▸ **What to do**
Swap each "Flamengo" in the data below for "Palmeiras", and write out the lines again with nothing else altered.

▸ **Data supplied**

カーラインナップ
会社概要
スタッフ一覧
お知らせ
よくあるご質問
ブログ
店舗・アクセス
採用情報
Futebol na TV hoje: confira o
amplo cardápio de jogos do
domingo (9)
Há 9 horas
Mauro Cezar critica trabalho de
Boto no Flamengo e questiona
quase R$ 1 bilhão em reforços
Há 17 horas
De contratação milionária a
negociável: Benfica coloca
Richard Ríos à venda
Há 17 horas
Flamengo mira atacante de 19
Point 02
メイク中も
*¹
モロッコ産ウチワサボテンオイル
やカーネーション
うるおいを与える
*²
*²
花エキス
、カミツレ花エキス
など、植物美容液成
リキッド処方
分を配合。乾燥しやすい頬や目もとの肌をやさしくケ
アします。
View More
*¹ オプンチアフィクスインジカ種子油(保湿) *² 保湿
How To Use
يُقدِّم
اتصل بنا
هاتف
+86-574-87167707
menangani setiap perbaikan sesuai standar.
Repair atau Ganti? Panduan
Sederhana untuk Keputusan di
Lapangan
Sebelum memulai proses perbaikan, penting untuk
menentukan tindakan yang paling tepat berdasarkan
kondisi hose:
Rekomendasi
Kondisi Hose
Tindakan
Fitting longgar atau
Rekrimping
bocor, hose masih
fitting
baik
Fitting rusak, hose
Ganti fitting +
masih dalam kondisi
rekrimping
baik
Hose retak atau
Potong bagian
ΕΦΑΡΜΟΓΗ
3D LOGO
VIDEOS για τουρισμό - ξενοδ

▸ **Solved exercise**
カーラインナップ
会社概要
スタッフ一覧
お知らせ
よくあるご質問
ブログ
店舗・アクセス
採用情報
Futebol na TV hoje: confira o
amplo cardápio de jogos do
domingo (9)
Há 9 horas
Mauro Cezar critica trabalho de
Boto no Palmeiras e questiona
quase R$ 1 bilhão em reforços
Há 17 horas
De contratação milionária a
negociável: Benfica coloca
Richard Ríos à venda
Há 17 horas
Palmeiras mira atacante de 19
Point 02
メイク中も
*¹
モロッコ産ウチワサボテンオイル
やカーネーション
うるおいを与える
*²
*²
花エキス
、カミツレ花エキス
など、植物美容液成
リキッド処方
分を配合。乾燥しやすい頬や目もとの肌をやさしくケ
アします。
View More
*¹ オプンチアフィクスインジカ種子油(保湿) *² 保湿
How To Use
يُقدِّم
اتصل بنا
هاتف
+86-574-87167707
menangani setiap perbaikan sesuai standar.
Repair atau Ganti? Panduan
Sederhana untuk Keputusan di
Lapangan
Sebelum memulai proses perbaikan, penting untuk
menentukan tindakan yang paling tepat berdasarkan
kondisi hose:
Rekomendasi
Kondisi Hose
Tindakan
Fitting longgar atau
Rekrimping
bocor, hose masih
fitting
baik
Fitting rusak, hose
Ganti fitting +
masih dalam kondisi
rekrimping
baik
Hose retak atau
Potong bagian
ΕΦΑΡΜΟΓΗ
3D LOGO
VIDEOS για τουρισμό - ξενοδ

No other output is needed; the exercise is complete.